++++ DATA IN THIS EXERCISE
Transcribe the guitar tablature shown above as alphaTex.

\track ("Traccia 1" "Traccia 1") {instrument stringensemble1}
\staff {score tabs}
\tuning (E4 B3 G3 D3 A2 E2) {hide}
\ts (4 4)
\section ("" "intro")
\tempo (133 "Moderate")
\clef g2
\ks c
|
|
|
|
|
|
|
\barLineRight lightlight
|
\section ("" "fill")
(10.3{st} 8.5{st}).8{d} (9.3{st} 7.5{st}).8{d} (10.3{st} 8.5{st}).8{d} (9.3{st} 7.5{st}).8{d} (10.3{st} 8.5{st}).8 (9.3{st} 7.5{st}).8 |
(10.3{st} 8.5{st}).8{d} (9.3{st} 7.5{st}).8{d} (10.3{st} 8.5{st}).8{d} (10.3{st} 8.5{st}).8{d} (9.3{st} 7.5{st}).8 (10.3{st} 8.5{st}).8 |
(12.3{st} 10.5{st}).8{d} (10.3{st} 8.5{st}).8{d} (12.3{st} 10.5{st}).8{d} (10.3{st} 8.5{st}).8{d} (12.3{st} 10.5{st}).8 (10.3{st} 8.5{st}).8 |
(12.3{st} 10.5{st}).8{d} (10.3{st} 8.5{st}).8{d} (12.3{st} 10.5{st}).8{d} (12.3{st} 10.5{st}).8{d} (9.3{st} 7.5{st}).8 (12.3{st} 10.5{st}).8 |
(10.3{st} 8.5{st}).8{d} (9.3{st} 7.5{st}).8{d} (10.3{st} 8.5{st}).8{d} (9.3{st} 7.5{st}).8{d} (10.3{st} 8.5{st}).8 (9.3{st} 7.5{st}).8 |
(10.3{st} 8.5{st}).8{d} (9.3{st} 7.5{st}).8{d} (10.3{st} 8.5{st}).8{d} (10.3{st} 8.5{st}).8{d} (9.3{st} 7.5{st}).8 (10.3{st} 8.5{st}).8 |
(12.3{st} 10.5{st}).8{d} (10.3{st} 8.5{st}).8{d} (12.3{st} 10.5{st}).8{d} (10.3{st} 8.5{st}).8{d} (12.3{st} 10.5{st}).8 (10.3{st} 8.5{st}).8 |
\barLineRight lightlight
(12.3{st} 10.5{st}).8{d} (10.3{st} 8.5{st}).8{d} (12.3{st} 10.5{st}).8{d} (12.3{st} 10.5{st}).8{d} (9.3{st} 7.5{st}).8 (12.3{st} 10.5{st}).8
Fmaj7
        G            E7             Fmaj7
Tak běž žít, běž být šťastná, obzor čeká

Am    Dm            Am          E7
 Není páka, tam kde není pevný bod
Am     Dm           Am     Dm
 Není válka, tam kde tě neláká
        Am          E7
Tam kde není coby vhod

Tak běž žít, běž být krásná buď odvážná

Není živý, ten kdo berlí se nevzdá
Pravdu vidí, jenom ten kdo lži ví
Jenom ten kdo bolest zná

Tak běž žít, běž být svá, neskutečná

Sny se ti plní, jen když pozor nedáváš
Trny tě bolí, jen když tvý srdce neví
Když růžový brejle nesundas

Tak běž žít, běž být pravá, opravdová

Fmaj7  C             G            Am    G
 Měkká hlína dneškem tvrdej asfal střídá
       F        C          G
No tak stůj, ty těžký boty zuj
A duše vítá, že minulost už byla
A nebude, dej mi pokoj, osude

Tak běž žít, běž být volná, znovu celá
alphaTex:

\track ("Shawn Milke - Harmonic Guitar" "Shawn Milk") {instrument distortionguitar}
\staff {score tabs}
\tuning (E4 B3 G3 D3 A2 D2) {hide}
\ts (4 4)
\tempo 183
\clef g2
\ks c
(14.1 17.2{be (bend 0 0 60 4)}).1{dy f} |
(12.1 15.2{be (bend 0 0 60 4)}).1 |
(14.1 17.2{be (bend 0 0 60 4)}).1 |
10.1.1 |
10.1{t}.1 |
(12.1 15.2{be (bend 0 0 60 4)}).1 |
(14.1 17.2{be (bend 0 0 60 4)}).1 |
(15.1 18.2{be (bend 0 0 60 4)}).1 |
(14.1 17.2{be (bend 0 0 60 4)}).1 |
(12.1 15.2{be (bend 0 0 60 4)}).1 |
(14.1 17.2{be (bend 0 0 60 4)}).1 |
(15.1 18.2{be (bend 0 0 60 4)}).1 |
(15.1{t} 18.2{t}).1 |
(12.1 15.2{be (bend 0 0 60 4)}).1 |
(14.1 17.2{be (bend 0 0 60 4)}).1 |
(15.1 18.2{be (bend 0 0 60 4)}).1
++++++++
WHAT YOU NEED TO DO -
Rewrite every line of the records above as a JSON list of strings, one string per line, with blank lines left out.

THE RESULT -
[
  "Transcribe the guitar tablature shown above as alphaTex.",
  "\\track (\"Traccia 1\" \"Traccia 1\") {instrument stringensemble1}",
  "\\staff {score tabs}",
  "\\tuning (E4 B3 G3 D3 A2 E2) {hide}",
  "\\ts (4 4)",
  "\\section (\"\" \"intro\")",
  "\\tempo (133 \"Moderate\")",
  "\\clef g2",
  "\\ks c",
  "|",
  "|",
  "|",
  "|",
  "|",
  "|",
  "|",
  "\\barLineRight lightlight",
  "|",
  "\\section (\"\" \"fill\")",
  "(10.3{st} 8.5{st}).8{d} (9.3{st} 7.5{st}).8{d} (10.3{st} 8.5{st}).8{d} (9.3{st} 7.5{st}).8{d} (10.3{st} 8.5{st}).8 (9.3{st} 7.5{st}).8 |",
  "(10.3{st} 8.5{st}).8{d} (9.3{st} 7.5{st}).8{d} (10.3{st} 8.5{st}).8{d} (10.3{st} 8.5{st}).8{d} (9.3{st} 7.5{st}).8 (10.3{st} 8.5{st}).8 |",
  "(12.3{st} 10.5{st}).8{d} (10.3{st} 8.5{st}).8{d} (12.3{st} 10.5{st}).8{d} (10.3{st} 8.5{st}).8{d} (12.3{st} 10.5{st}).8 (10.3{st} 8.5{st}).8 |",
  "(12.3{st} 10.5{st}).8{d} (10.3{st} 8.5{st}).8{d} (12.3{st} 10.5{st}).8{d} (12.3{st} 10.5{st}).8{d} (9.3{st} 7.5{st}).8 (12.3{st} 10.5{st}).8 |",
  "(10.3{st} 8.5{st}).8{d} (9.3{st} 7.5{st}).8{d} (10.3{st} 8.5{st}).8{d} (9.3{st} 7.5{st}).8{d} (10.3{st} 8.5{st}).8 (9.3{st} 7.5{st}).8 |",
  "(10.3{st} 8.5{st}).8{d} (9.3{st} 7.5{st}).8{d} (10.3{st} 8.5{st}).8{d} (10.3{st} 8.5{st}).8{d} (9.3{st} 7.5{st}).8 (10.3{st} 8.5{st}).8 |",
  "(12.3{st} 10.5{st}).8{d} (10.3{st} 8.5{st}).8{d} (12.3{st} 10.5{st}).8{d} (10.3{st} 8.5{st}).8{d} (12.3{st} 10.5{st}).8 (10.3{st} 8.5{st}).8 |",
  "\\barLineRight lightlight",
  "(12.3{st} 10.5{st}).8{d} (10.3{st} 8.5{st}).8{d} (12.3{st} 10.5{st}).8{d} (12.3{st} 10.5{st}).8{d} (9.3{st} 7.5{st}).8 (12.3{st} 10.5{st}).8",
  "Fmaj7",
  "        G            E7             Fmaj7",
  "Tak běž žít, běž být šťastná, obzor čeká",
  "Am    Dm            Am          E7",
  " Není páka, tam kde není pevný bod",
  "Am     Dm           Am     Dm",
  " Není válka, tam kde tě neláká",
  "        Am          E7",
  "Tam kde není coby vhod",
  "Tak běž žít, běž být krásná buď odvážná",
  "Není živý, ten kdo berlí se nevzdá",
  "Pravdu vidí, jenom ten kdo lži ví",
  "Jenom ten kdo bolest zná",
  "Tak běž žít, běž být svá, neskutečná",
  "Sny se ti plní, jen když pozor nedáváš",
  "Trny tě bolí, jen když tvý srdce neví",
  "Když růžový brejle nesundas",
  "Tak běž žít, běž být pravá, opravdová",
  "Fmaj7  C             G            Am    G",
  " Měkká hlína dneškem tvrdej asfal střídá",
  "       F        C          G",
  "No tak stůj, ty těžký boty zuj",
  "A duše vítá, že minulost už byla",
  "A nebude, dej mi pokoj, osude",
  "Tak běž žít, běž být volná, znovu celá",
  "alphaTex:",
  "\\track (\"Shawn Milke - Harmonic Guitar\" \"Shawn Milk\") {instrument distortionguitar}",
  "\\staff {score tabs}",
  "\\tuning (E4 B3 G3 D3 A2 D2) {hide}",
  "\\ts (4 4)",
  "\\tempo 183",
  "\\clef g2",
  "\\ks c",
  "(14.1 17.2{be (bend 0 0 60 4)}).1{dy f} |",
  "(12.1 15.2{be (bend 0 0 60 4)}).1 |",
  "(14.1 17.2{be (bend 0 0 60 4)}).1 |",
  "10.1.1 |",
  "10.1{t}.1 |",
  "(12.1 15.2{be (bend 0 0 60 4)}).1 |",
  "(14.1 17.2{be (bend 0 0 60 4)}).1 |",
  "(15.1 18.2{be (bend 0 0 60 4)}).1 |",
  "(14.1 17.2{be (bend 0 0 60 4)}).1 |",
  "(12.1 15.2{be (bend 0 0 60 4)}).1 |",
  "(14.1 17.2{be (bend 0 0 60 4)}).1 |",
  "(15.1 18.2{be (bend 0 0 60 4)}).1 |",
  "(15.1{t} 18.2{t}).1 |",
  "(12.1 15.2{be (bend 0 0 60 4)}).1 |",
  "(14.1 17.2{be (bend 0 0 60 4)}).1 |",
  "(15.1 18.2{be (bend 0 0 60 4)}).1"
]